Everything has its time and place, everything has a season and a reason. Trusting in God, Allah, the Universe. Whatever happened to all that? Life is messy. Birth is messy. The only certainty we have in life is death. So why are we so afraid of this? Why do we fear the uncontrollable? Why do we seek power to manage life and all its unpredictability?
We seek guarantees and promises but life offers us none. The more we try to manage all this, the messier it gets and somewhere somehow, a cosmic cookie cart comes unhinged and cosmic cookies roll all over the place.
If we understand that all we have on earth is a finite time, accept all that has been given to us, the challenges, the dreams, the hopes, the fears and work with all this that we have, why would we fear death or the unknown? And then work so hard to tweak or game the system. No wonder that mankind's obsession with control issues have led to interventions on many levels - from birth to global warming.
What price our quest of guarantees, promises and insurance? There are no umbrellas in life.
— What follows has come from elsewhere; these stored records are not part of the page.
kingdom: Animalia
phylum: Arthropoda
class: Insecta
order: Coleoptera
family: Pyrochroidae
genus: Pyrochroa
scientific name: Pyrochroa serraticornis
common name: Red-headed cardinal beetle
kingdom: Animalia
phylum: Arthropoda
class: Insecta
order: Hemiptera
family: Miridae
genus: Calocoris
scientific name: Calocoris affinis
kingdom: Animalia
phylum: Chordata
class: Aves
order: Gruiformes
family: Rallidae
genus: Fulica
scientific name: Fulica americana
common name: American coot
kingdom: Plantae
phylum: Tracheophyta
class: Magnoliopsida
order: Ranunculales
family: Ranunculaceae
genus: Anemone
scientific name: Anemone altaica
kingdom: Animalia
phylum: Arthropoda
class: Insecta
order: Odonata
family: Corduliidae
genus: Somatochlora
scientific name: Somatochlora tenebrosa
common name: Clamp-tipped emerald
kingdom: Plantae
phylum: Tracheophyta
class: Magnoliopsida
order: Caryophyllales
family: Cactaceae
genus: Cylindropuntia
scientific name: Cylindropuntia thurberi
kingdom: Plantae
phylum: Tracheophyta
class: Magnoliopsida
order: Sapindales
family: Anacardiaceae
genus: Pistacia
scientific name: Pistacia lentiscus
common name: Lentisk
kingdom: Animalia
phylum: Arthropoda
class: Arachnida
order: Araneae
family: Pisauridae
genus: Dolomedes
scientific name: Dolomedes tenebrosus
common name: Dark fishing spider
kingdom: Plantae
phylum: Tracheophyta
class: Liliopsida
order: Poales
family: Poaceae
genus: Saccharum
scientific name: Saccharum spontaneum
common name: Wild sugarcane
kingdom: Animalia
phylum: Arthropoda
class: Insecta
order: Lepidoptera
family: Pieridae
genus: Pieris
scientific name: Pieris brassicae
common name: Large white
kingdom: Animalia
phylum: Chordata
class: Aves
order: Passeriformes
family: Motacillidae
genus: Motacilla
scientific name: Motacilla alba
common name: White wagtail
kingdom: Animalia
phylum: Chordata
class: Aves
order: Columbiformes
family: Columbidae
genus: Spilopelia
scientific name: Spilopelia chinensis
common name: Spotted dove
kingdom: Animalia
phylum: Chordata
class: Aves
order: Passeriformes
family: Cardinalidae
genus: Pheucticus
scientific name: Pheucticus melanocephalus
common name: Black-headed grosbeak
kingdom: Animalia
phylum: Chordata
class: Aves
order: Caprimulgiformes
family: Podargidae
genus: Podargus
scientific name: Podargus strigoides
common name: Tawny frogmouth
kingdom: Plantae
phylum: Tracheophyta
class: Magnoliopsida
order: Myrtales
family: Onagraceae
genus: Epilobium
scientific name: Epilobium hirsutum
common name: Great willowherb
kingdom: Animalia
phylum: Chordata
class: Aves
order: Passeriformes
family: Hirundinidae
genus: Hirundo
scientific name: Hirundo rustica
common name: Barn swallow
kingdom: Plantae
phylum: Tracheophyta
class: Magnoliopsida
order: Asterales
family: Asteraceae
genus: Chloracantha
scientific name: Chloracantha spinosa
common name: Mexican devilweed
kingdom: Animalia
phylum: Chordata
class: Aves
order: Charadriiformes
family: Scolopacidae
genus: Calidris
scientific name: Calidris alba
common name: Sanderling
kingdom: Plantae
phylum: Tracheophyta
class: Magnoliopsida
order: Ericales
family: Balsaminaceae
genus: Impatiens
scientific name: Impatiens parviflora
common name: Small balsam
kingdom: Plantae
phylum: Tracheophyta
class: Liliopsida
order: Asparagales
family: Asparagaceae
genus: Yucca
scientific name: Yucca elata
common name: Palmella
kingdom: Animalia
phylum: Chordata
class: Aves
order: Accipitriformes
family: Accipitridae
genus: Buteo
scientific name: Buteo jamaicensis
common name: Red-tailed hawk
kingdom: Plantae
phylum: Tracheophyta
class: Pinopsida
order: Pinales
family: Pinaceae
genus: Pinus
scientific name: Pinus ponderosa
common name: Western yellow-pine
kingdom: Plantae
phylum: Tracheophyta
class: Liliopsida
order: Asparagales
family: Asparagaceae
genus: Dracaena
Best to just play in the rain.
1 comment:
hi pat
i have so many thots on this ... but i will just relate one story. a couple from my church had a 2nd baby that from ultrasound scans early in pregnancy showed that there was some serious abnormality in the devt of its brain. the doc gave them the option of termination ie abortion as the defect was serious, probably fatal or completely debilitating. they prayed and carried the child, a boy to almost full term, birthed the boy and named him before he died the next day. when the mum was pregnant, my dh who first found out abt the 'story' wld shake his head and said why are they going thru with this and why is their cell group and the church supporting them in this decision. but when we saw the notice in the church bulletin abt their baby's birth n death all in one sentence, i told dh they did the right thing. this way, they had a baby to name, to hold even for a short while, to mourn, to grieve. they could always say, we had a son, his name is ... he died but we'll always remember him or we'll see him one day, perfect, as he was meant to be. if they had terminated the pregnancy they'd be left with nothing but doubts. i thot it was so very brave of them to carry the baby to full term. after a short silence, dh agreed, yes you're right. just thot this sharing was apropos with your post. you're right, there are no guarantees. all we can do is to accept that life is messy, is not what we'd always want. sometimes it trips us up, sometimes it really hurts.